▶ _AIM OF THE TASK_: Put the lines of the entries into a Markdown table, starting at the line that contains "genus: Panicum" and ending at the last line of the entries. Use the columns n for the row number and Line for the line itself, and skip any blank lines.

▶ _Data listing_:
━━━━━━━━━━━━━━━━━━━━━━━━━━━━━━

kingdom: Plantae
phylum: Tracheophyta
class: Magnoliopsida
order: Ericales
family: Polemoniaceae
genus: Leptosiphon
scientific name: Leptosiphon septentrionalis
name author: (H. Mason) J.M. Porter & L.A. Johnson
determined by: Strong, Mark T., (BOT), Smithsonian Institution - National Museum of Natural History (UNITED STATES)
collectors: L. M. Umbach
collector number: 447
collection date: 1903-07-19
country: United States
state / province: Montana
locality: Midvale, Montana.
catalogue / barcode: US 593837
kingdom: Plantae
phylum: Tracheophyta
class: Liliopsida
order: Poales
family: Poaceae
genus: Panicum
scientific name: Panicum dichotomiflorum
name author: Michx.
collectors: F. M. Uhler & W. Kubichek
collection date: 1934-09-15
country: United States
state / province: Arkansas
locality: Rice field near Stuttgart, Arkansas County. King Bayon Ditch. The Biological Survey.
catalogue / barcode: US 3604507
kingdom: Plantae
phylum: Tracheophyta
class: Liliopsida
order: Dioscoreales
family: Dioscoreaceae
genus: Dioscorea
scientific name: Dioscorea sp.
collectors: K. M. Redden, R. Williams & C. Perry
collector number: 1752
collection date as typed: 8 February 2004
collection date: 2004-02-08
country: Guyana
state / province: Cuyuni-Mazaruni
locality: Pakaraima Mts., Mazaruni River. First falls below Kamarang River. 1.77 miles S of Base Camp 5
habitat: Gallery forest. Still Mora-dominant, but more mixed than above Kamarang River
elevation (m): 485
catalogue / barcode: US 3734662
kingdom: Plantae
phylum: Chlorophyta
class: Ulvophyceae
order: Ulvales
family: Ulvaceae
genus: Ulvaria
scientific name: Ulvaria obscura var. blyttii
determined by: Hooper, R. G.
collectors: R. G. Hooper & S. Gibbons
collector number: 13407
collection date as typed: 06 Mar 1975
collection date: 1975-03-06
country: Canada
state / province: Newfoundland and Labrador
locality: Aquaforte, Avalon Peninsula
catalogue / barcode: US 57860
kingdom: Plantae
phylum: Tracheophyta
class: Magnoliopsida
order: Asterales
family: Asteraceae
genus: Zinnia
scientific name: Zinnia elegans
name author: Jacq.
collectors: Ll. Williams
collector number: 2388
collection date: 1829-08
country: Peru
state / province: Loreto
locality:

━━━━━━━━━━━━━━━━━━━━━━━━━━━━━━

▶ _SOLVED EXERCISE_:
| n | Line |
|---|---|
| 1 | genus: Panicum |
| 2 | scientific name: Panicum dichotomiflorum |
| 3 | name author: Michx. |
| 4 | collectors: F. M. Uhler & W. Kubichek |
| 5 | collection date: 1934-09-15 |
| 6 | country: United States |
| 7 | state / province: Arkansas |
| 8 | locality: Rice field near Stuttgart, Arkansas County. King Bayon Ditch. The Biological Survey. |
| 9 | catalogue / barcode: US 3604507 |
| 10 | kingdom: Plantae |
| 11 | phylum: Tracheophyta |
| 12 | class: Liliopsida |
| 13 | order: Dioscoreales |
| 14 | family: Dioscoreaceae |
| 15 | genus: Dioscorea |
| 16 | scientific name: Dioscorea sp. |
| 17 | collectors: K. M. Redden, R. Williams & C. Perry |
| 18 | collector number: 1752 |
| 19 | collection date as typed: 8 February 2004 |
| 20 | collection date: 2004-02-08 |
| 21 | country: Guyana |
| 22 | state / province: Cuyuni-Mazaruni |
| 23 | locality: Pakaraima Mts., Mazaruni River. First falls below Kamarang River. 1.77 miles S of Base Camp 5 |
| 24 | habitat: Gallery forest. Still Mora-dominant, but more mixed than above Kamarang River |
| 25 | elevation (m): 485 |
| 26 | catalogue / barcode: US 3734662 |
| 27 | kingdom: Plantae |
| 28 | phylum: Chlorophyta |
| 29 | class: Ulvophyceae |
| 30 | order: Ulvales |
| 31 | family: Ulvaceae |
| 32 | genus: Ulvaria |
| 33 | scientific name: Ulvaria obscura var. blyttii |
| 34 | determined by: Hooper, R. G. |
| 35 | collectors: R. G. Hooper & S. Gibbons |
| 36 | collector number: 13407 |
| 37 | collection date as typed: 06 Mar 1975 |
| 38 | collection date: 1975-03-06 |
| 39 | country: Canada |
| 40 | state / province: Newfoundland and Labrador |
| 41 | locality: Aquaforte, Avalon Peninsula |
| 42 | catalogue / barcode: US 57860 |
| 43 | kingdom: Plantae |
| 44 | phylum: Tracheophyta |
| 45 | class: Magnoliopsida |
| 46 | order: Asterales |
| 47 | family: Asteraceae |
| 48 | genus: Zinnia |
| 49 | scientific name: Zinnia elegans |
| 50 | name author: Jacq. |
| 51 | collectors: Ll. Williams |
| 52 | collector number: 2388 |
| 53 | collection date: 1829-08 |
| 54 | country: Peru |
| 55 | state / province: Loreto |
| 56 | locality: |